On the front lines of Trump policy shifts, Marcus Harris sees real-world fallout
New job, new challenges for Sandusky's former DEI officer
Some might suggest it hasn’t been a good year for Marcus Harris. He went from a stinging election loss in the county commissioner race in November to a new job in Cleveland this past April, chockfull with new challenges nobody could have expected.
He realized pretty quickly he needed to move on from the election loss and in April accepted the position as director of programs and services for Greater Cleveland Works, oversees workforce development programs that rely on federal funding.
In his new role, Harris doesn’t just read about federal policy debates in the news. He feels them at work. He’s face-to-face with the consequences of policy shifts under President Donald Trump’s administration.
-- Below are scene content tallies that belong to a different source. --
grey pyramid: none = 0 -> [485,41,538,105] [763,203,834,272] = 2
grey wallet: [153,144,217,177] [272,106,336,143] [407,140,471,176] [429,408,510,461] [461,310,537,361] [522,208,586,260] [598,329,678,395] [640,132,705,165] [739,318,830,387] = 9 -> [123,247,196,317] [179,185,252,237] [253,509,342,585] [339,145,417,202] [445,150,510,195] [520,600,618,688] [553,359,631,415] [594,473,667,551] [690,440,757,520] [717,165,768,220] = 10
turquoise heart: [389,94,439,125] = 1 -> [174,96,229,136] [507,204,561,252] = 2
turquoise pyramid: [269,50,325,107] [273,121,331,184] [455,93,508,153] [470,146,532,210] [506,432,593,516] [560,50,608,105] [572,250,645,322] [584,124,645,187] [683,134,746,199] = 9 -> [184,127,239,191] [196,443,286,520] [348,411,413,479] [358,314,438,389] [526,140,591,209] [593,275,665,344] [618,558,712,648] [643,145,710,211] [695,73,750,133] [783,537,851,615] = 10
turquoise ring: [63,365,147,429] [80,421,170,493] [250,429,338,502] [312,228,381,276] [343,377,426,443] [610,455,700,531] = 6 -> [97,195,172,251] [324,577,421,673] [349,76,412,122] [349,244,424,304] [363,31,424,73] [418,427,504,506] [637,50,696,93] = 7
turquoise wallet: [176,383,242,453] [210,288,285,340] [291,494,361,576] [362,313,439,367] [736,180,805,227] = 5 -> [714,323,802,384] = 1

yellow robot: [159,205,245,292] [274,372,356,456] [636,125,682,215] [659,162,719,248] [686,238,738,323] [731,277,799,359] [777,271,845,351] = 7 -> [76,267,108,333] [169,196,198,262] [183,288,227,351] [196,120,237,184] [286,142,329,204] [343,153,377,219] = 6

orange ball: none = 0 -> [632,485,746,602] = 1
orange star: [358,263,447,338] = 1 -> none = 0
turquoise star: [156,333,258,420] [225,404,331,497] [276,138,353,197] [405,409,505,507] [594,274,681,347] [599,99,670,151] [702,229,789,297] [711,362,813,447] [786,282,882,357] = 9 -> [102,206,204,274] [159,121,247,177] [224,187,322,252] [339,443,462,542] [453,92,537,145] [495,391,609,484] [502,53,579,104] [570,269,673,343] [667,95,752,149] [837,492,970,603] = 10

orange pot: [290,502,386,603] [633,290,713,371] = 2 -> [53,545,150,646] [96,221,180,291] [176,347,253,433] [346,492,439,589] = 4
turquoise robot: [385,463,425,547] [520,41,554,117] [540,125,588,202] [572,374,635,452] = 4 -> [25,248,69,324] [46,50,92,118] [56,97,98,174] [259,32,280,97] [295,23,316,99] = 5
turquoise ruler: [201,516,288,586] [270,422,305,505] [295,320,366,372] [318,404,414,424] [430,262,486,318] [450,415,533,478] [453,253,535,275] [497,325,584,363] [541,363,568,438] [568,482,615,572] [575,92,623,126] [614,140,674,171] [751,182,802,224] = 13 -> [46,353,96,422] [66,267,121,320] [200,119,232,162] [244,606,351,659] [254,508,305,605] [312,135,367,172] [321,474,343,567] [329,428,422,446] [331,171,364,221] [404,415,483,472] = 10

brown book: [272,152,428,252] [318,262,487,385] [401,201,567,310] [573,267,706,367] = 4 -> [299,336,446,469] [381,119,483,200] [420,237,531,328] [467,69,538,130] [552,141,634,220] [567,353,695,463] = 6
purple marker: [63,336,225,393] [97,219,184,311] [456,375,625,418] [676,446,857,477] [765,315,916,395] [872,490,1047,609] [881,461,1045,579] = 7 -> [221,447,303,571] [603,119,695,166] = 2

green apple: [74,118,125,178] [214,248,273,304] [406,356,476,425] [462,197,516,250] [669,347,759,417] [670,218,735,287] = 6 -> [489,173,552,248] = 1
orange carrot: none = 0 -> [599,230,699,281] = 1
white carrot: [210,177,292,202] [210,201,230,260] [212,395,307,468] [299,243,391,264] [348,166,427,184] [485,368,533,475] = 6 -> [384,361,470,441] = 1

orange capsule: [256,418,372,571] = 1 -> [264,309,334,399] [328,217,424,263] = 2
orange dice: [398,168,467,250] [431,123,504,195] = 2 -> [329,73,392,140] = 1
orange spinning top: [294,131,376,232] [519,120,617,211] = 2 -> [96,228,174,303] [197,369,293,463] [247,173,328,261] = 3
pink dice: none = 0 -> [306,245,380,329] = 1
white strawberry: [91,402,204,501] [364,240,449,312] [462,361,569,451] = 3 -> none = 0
“When he does these capricious things — like eliminating the veterans union contract for the VA hospital — we deal with those workers,” Harris said. “If they are laid off and let go, that comes into our system. It has responses.”
One of the most pressing concerns, Harris said, is the impact of expanded Medicaid work requirements.
“This Medicaid work expansion will put anywhere from 40,000 to 50,000 people into the workforce system,” he warned. “We don’t have the capacity for that … and we don’t get extra money for it.”
In Cleveland, with its large federal presence, the effects are magnified. Harris cited NASA contractors, veterans hospital employees and federal program workers who could be displaced.
“As the implementers of the frontline workforce development system at the federal and state level, we are on the front lines of when they do things — we feel it,” he said.
Harris called some recent moves “not humane, not American.” He pointed to the sudden elimination of Job Corps funding, which threatened 92 youth and more than 100 employees before a court stepped in.
“What is happening is not nice. It’s not humane. And come 2026, I believe that we will see a correction from this in the country.”
For Harris, politics is secondary to people.
“These things that are happening on that macro level — people may not think that it’s affecting real people, but it is. And to be on the front line of that … it’s not abstract. It’s immediate.”
Harris is a native of Sandusky and a 1997 graduate of Sandusky High School. He attended the University of Michigan School of Engineering and earned his bachelor’s degree at Bowling Green State University in 2009.
He previously worked as a store manager for 10 years with Starbucks, where he honed his leadership, talent development and community engagement skills in locations all across the Northeast Ohio market.
He also previously worked with youth workforce development nonprofit Youth Opportunities Unlimited (Y.O.U.) in Cleveland. He joined the city staff as an administrator in 2021 as diversity and economic opportunity manager.